About Salient Poses

When conducting my research on Keyframe reduction, my main starting point was the algorithm Salient Poses from a SIGGRAPH Asia Technical Brief (Optimal and Interactive Keyframe Selection for Motion Capture, Richard Roberts, J.P. Lewis, Ken Anjyo, Jaewoo Seo, and Yeongho Seol, SA 2018). In this article I will explain briefly what it is and how it works. For the point of view of the main author of the paper, please go check here

TL;DR

If you don’t have time, here is a quick summary of the algorithm:

Input: An animation (motion capture data -> curve in high dimension) plus an error function (takes a set of keyframes and computes how close the interpolation is from the real animation)

Output: the best set of exactly k frames for reconstructing the animation (for every possible k) aka the optimal set of k keyframes

How?: we use Dynamic Programming by iterating on the length of the animation! (First we make it stop at frame 2, then we push it further and further until we covered the whole animation) Complexity is polynomial.

Motivation: what do you mean by ‘Salient’?

Saliency is quite an important notion (and still so hard to describe properly) in data sciences and particularly in Computer Vision -I’ll try to write an in-depth article about that when I get some time.

Saliency is related to human cognition: the salient elements are the ones that attract the attention. For example, in an image, the salient element will be the closest object, in a video it will be the moving objects etc. such that it is easy to mistakingly think that Saliency boils down to object detection.

In animation, we see our animation as a curve -try to think of it as a motion trail- our goal is to find the Salient points of this curve which would be the most ‘notable’ points of the curve. The main goal of the paper is to perform keyframe reduction: from a motion capture input where there are keyframes everywhere, Salient Poses can reduce drastically the number of keys (keeping only 10%) without significant error in the animation such that the animation will be more convenient to edit.

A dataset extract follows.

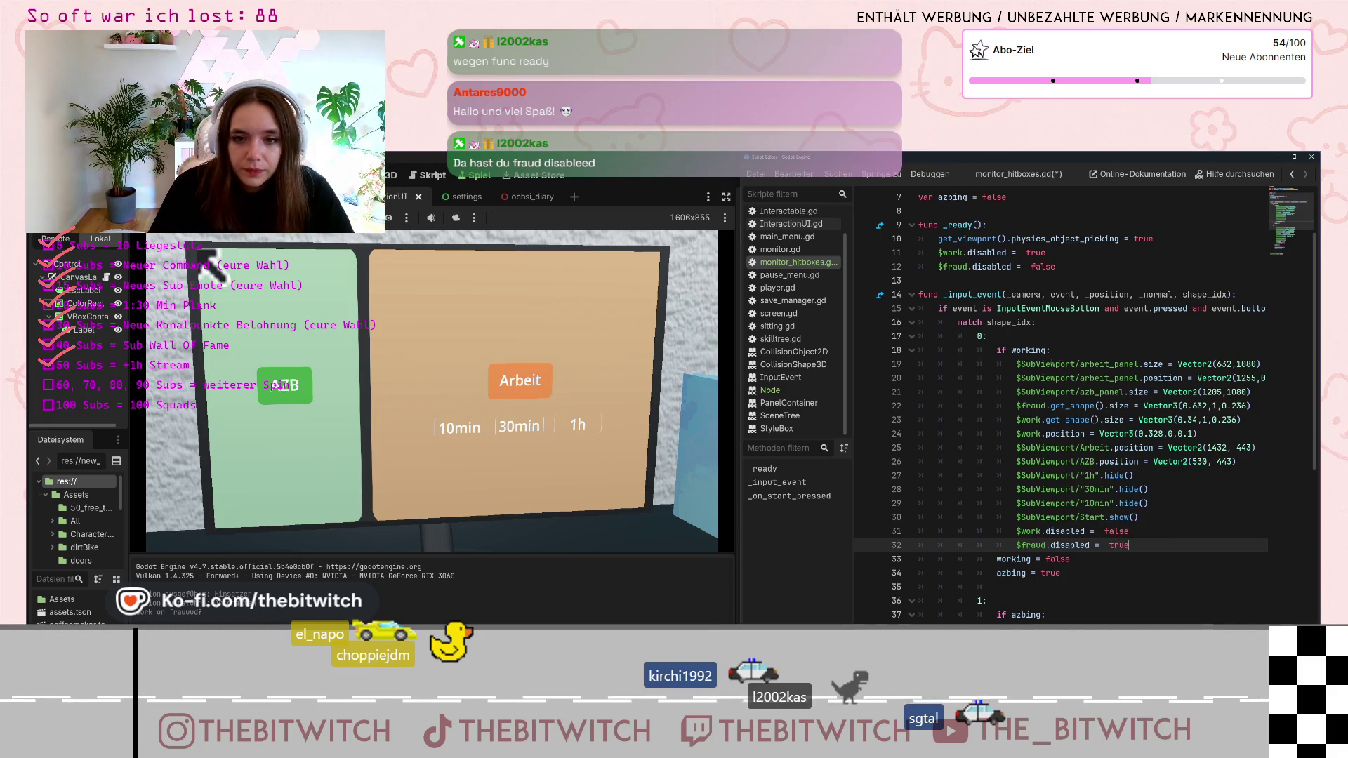
pyautogui.click(987, 336)
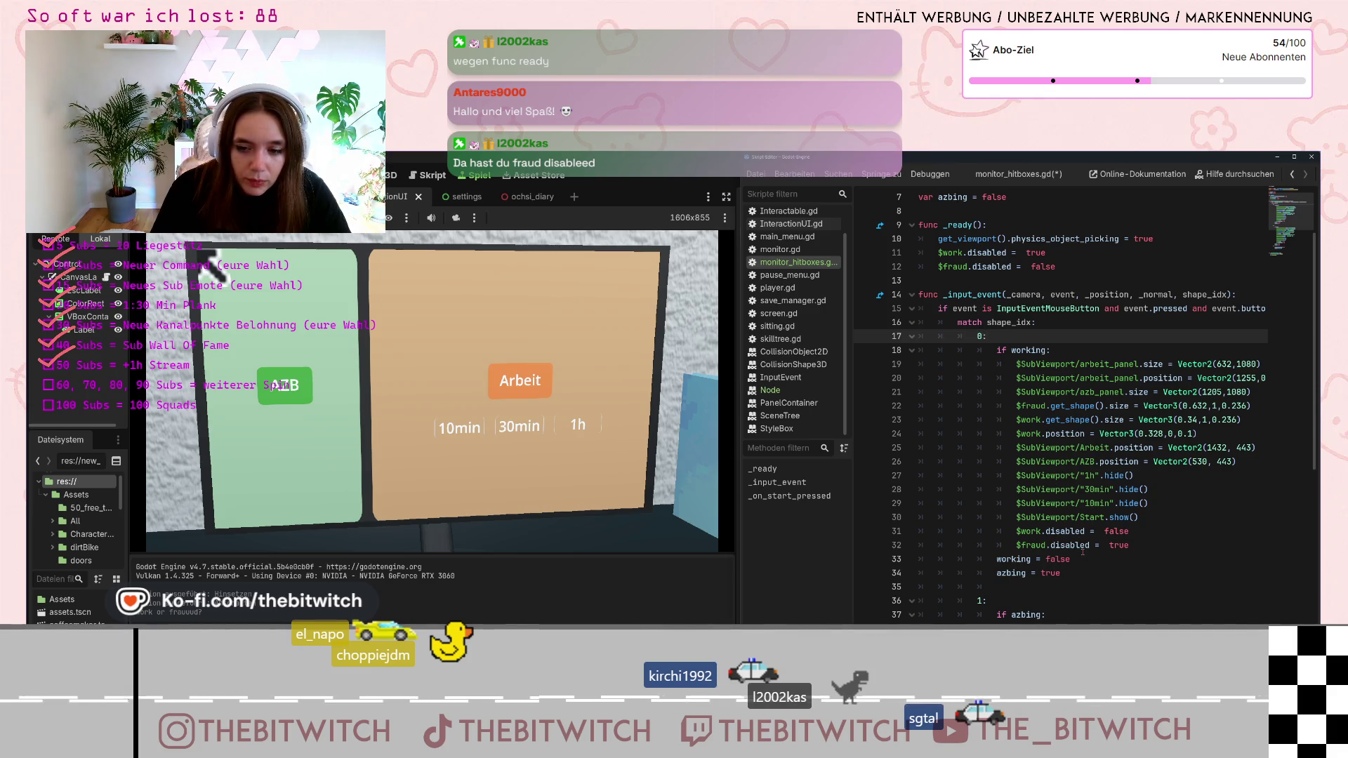
pyautogui.scroll(-8, 1083, 553)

An animation as a high-dimensional curve

First of all, the algorithm treats the animation as a ‘high-dimensional’ curve. Let’s start simple and imagine I am considering a simple ball moving. I can represent its movement by its motion trail (i.e the position of its center of gravity at any time) which describes exactly a curve -in dimension 3.

Now, when considering a human moving it’s somehow more complicated. When you are looking at your motion capture data, you mainly have the translation of your root (or hips) which is like the ball from the previous example, but on top of that you need to add the rotation of all the joints.

In that regard, you can see your pose as a high dimensional point: you just need to concatenate the translate of your root and the rotations of all your joints.

However, one important thing to remember when working with high dimensional data is that the way you represent your data matters, even though different these representations might seem strictly equivalent to you.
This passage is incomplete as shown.